Of the five recent projects completed by the CRA, four are parking lots along Third Avenue, an area with little traffic or storefronts.

Teele says the parking lots will be needed for a housing project that is scheduled to open across the street in the near future.

He notes that the CRA has also invested in other important projects, such as the NAP, which houses several telecommunications companies, and the new Performing Arts Center, under construction on Biscayne Boulevard.

Teele said the CRA spearheaded the NAP project.

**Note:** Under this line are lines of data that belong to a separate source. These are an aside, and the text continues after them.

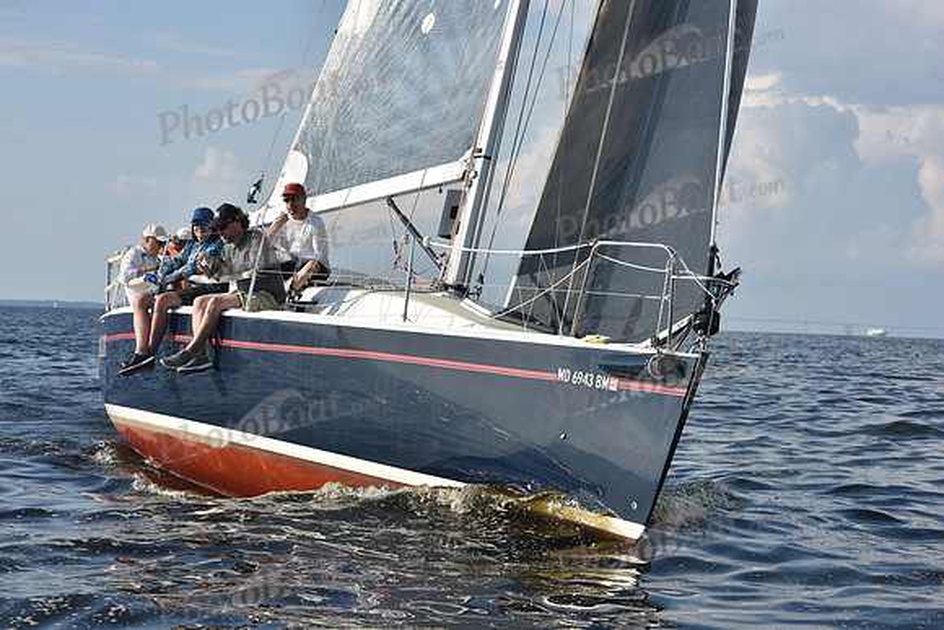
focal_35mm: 86
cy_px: 315
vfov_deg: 15.9
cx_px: 472
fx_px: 2256
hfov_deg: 23.6
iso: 250
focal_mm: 86
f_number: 8
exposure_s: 1/1250
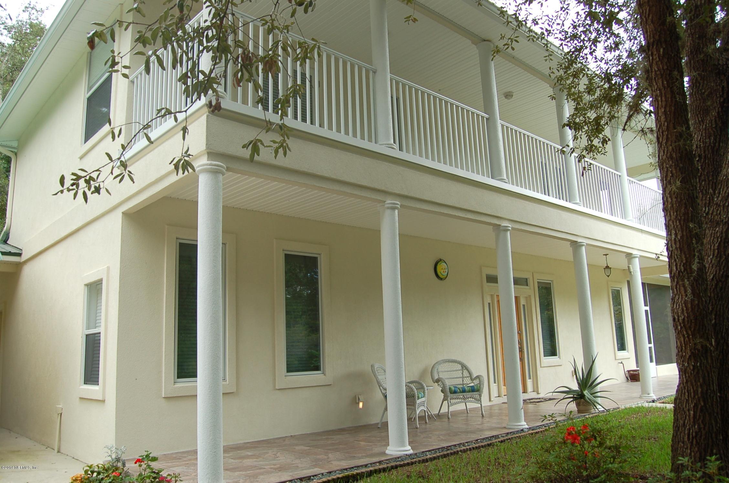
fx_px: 546
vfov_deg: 47.8
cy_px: 242
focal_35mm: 27
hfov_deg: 67.5
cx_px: 364
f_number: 5.6
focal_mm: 18
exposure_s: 1/125
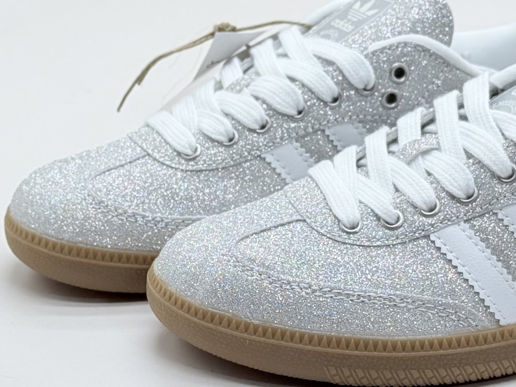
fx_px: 715
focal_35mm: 48
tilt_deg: -21.8
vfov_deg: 30.3
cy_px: 194
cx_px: 258
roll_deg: +1.3
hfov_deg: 39.7
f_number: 1.78
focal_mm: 6.76
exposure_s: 1/747
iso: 64
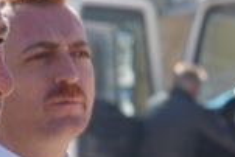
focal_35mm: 437
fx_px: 2855
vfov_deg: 3.1
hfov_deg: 4.5
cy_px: 277
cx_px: 717
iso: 100
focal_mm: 55
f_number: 4.5
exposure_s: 1/640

But agency records show the agency spent less than $1 million on it, a fraction of the $100 million cost.

One of the agency's most successful moves for redevelopment in the southeast Overtown/Park West area in the past decade cost very little, some board members say.

It occurred in 2000, when the board voted to designate several square blocks along Northeast 11th Street as eligible for 24-hour liquor licenses.

Immediately, nightclubs and a strip club opened along the street. Property values shot up. Tax increment financing revenues skyrocketed from a decade-low $142,000 in 1998 to the current $2.6 million, in part, because of the taxes paid by the clubs.

TURNING THE CORNER

Frank Rollason, the CRA executive director who was brought in by Commissioner Tomás Regalado to help fix the agency, said he hopes the CRA has now turned the corner, despite an investigation by state and federal authorities. Rollason said he has been cooperating with investigators who are examining contracts given to vendors and consultants who have little work to show for the money they were paid.

In recent stories, The Herald found:

 A deal in which TLMC Enterprises, a firm with ties to the CRA's former director, won a contract to build parking lots in Overtown as the low bidder, despite submitting a proposal that left out major work, CRA records show. The company later submitted change orders that added tens of thousands of dollars to the contract, records show. TLMC Enterprises said it did nothing wrong.

 The CRA paid the engineering firm Civil CADD $225,000 for certified blueprints that the firm never turned over to the agency, records show.

The CRA cannot account for another $220,000 worth of work it paid Civil CADD to do, including architectural renderings. Civil CADD said it delivered all the work, and the city and firm are now suing each other.

The federal subpoenas seek information about a broad range of financial transactions at the CRA since 1998.

On the positive side, Rollason said the agency recently restarted several long-awaited projects, including the Ninth Street Pedestrian Mall, sidewalk repairs and the Ward Rooming House.

But some business owners within the CRA, which includes the Omni District, complain that the agency has wasted resources. For example, they argue that parking lots should be built where businesses already exist, like along the 11th Street club district, and north to 14th Street.

''The city has such an opportunity to open up an area to development, but nothing happens,'' said Eugene Rodriguez, owner of the Ice Palace and Big Time Productions Film studios and other properties in the Omni area.